2008 War on Cancer Bill Aims to Improve Research, Treatment and Follow-up Care
What do U.S. Senators Ted Kennedy (D-Massachusetts) and Kay Bailey Hutchison (R-Texas) have in common?
Not their choice of which Presidential candidate to stump for, certainly. Not gender. Not geography.
But they do have a common interest: cancer. Senator Kennedy for obvious reasons: he has an inoperable brain tumor. Senator Hutchison for unknown reasons—she has no apparent personal connection with cancer. But she’s been a long-time Congressional advocate for cancer research funding and other cancer-friendly initiatives, including sponsorship of the National Breast and Cervical Cancer Early Detection Program.
In fact, last year Hutchison received the Capitol Dome Award from the American Cancer Society, in recognition of her 2005 sponsorship of the Patient Navigator, Outreach and Chronic Disease Prevention Act, signed into law by President Bush in 2005. This legislation connects the medically underserved (low-income, uninsured, racial and ethnic minorities, and rural populations) to health care resources by providing them with a “navigator” to assist them as they make their way through the often confusing health care system. The program has proved particularly successful with cancer patients, who must juggle multiple types of treatments, often for an extended period of time.
So, Sens. Kennedy and Hutchison are united by an interest in cancer. And now they’re co-sponsoring a bill in Congress, set to be introduced this fall, that will reinvigorate America’s “war on cancer,” declared by President Richard Nixon back in 1971. The bill will “address the shortcomings in the structure of cancer research, treatment, and follow-up care.” According to the Web site set up to track passage of the bill, cancerbill.org, its goals are as follows:
•Advancing cancer research and removing barriers that impede it;
• Expanding programs to prevent cancer;
• Improving access to early detection measures and early treatment;
• Reducing disparities in cancer treatment;
• Increasing enrollment in clinical trials;
• Encouraging accelerated delivery of medications and treatment from the laboratory to the patient;
• Improving the coordination of care during and after treatment;
• Encouraging workforce growth in oncology in research and clinical services;
• Assuring access to affordable cancer care.

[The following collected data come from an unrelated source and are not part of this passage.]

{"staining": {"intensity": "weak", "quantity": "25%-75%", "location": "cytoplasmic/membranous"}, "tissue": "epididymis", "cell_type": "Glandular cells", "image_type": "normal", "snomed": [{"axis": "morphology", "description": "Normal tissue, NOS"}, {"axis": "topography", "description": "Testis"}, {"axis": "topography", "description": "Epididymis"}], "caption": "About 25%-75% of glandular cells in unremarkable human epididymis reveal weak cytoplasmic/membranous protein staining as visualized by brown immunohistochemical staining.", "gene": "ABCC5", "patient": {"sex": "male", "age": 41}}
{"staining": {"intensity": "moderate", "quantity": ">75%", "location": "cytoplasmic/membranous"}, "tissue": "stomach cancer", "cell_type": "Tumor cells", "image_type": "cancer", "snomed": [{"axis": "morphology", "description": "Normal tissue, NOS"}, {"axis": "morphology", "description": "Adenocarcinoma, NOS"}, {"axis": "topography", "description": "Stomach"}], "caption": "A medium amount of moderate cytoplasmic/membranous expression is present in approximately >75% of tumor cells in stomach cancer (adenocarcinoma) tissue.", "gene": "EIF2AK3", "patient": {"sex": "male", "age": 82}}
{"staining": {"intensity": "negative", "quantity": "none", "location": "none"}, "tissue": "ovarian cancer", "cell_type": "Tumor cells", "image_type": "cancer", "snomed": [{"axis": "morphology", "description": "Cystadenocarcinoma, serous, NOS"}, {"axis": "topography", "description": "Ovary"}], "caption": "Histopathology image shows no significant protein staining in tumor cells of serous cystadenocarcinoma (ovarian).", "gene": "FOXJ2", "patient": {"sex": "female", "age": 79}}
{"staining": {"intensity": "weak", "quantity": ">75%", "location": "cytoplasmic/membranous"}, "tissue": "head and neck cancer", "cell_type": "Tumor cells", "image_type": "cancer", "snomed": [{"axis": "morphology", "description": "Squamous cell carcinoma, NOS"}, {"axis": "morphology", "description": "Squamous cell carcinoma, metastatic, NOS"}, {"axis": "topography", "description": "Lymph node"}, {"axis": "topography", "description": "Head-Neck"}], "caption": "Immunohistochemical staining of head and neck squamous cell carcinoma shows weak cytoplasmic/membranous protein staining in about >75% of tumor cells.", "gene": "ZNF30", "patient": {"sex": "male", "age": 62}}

Particulars of the bill include increased funding for the National Cancer Institute; raising participation in clinical trials; investment in programs that promote healthy behaviors; improving access to early detection; and encouraging more medical professionals to enter the oncology field, which is currently experiencing a workforce shortage.
The bill was presented in committee last May, at which time both Lance Armstrong and Elizabeth Edwards testified in its favor. A number of cancer organizations have lent their active support, including Susan Komen for the Cure, and Breast Cancer Network of Strength (formerly Y-Me). Meanwhile, Congress returned from its summer vacation last month, ready to go back to work.
Which legislators will support this bill? Which will oppose it? Will it eventually pass? Track the bill’s progress by signing up for email updates at CancerBill.org. And let’s all hope that this important legislation doesn’t get lost in the election shuffle.